(Dataset items)

....................

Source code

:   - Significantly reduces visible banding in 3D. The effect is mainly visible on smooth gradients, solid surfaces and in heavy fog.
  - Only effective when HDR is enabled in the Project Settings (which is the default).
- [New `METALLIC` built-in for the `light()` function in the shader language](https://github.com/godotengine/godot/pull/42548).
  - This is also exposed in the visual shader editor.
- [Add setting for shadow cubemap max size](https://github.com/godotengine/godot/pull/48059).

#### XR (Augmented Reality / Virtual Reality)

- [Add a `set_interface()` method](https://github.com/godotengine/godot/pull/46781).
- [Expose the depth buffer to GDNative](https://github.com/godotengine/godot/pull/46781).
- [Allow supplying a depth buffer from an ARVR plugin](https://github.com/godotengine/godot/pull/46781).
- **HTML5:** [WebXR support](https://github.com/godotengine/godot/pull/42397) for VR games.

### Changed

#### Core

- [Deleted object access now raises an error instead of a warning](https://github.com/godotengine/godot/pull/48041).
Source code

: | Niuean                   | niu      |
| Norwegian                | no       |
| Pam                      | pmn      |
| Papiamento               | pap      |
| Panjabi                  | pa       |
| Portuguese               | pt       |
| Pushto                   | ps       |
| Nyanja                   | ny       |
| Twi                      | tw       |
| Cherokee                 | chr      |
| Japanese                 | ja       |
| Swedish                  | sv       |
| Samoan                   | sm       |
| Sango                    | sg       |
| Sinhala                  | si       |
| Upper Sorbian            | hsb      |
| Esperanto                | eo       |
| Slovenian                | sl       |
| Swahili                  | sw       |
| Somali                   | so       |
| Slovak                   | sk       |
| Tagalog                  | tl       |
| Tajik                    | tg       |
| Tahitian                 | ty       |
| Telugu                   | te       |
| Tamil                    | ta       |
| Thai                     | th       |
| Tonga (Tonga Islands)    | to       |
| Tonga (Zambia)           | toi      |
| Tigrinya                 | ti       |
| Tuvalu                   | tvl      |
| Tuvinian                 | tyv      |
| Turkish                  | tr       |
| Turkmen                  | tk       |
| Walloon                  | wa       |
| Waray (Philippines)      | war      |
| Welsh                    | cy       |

....................

Repeat the entries above exactly, from the first line through the line containing "- [Allow supplying".

*Exercise solution*
Source code

:   - Significantly reduces visible banding in 3D. The effect is mainly visible on smooth gradients, solid surfaces and in heavy fog.
  - Only effective when HDR is enabled in the Project Settings (which is the default).
- [New `METALLIC` built-in for the `light()` function in the shader language](https://github.com/godotengine/godot/pull/42548).
  - This is also exposed in the visual shader editor.
- [Add setting for shadow cubemap max size](https://github.com/godotengine/godot/pull/48059).

#### XR (Augmented Reality / Virtual Reality)

- [Add a `set_interface()` method](https://github.com/godotengine/godot/pull/46781).
- [Expose the depth buffer to GDNative](https://github.com/godotengine/godot/pull/46781).
- [Allow supplying a depth buffer from an ARVR plugin](https://github.com/godotengine/godot/pull/46781).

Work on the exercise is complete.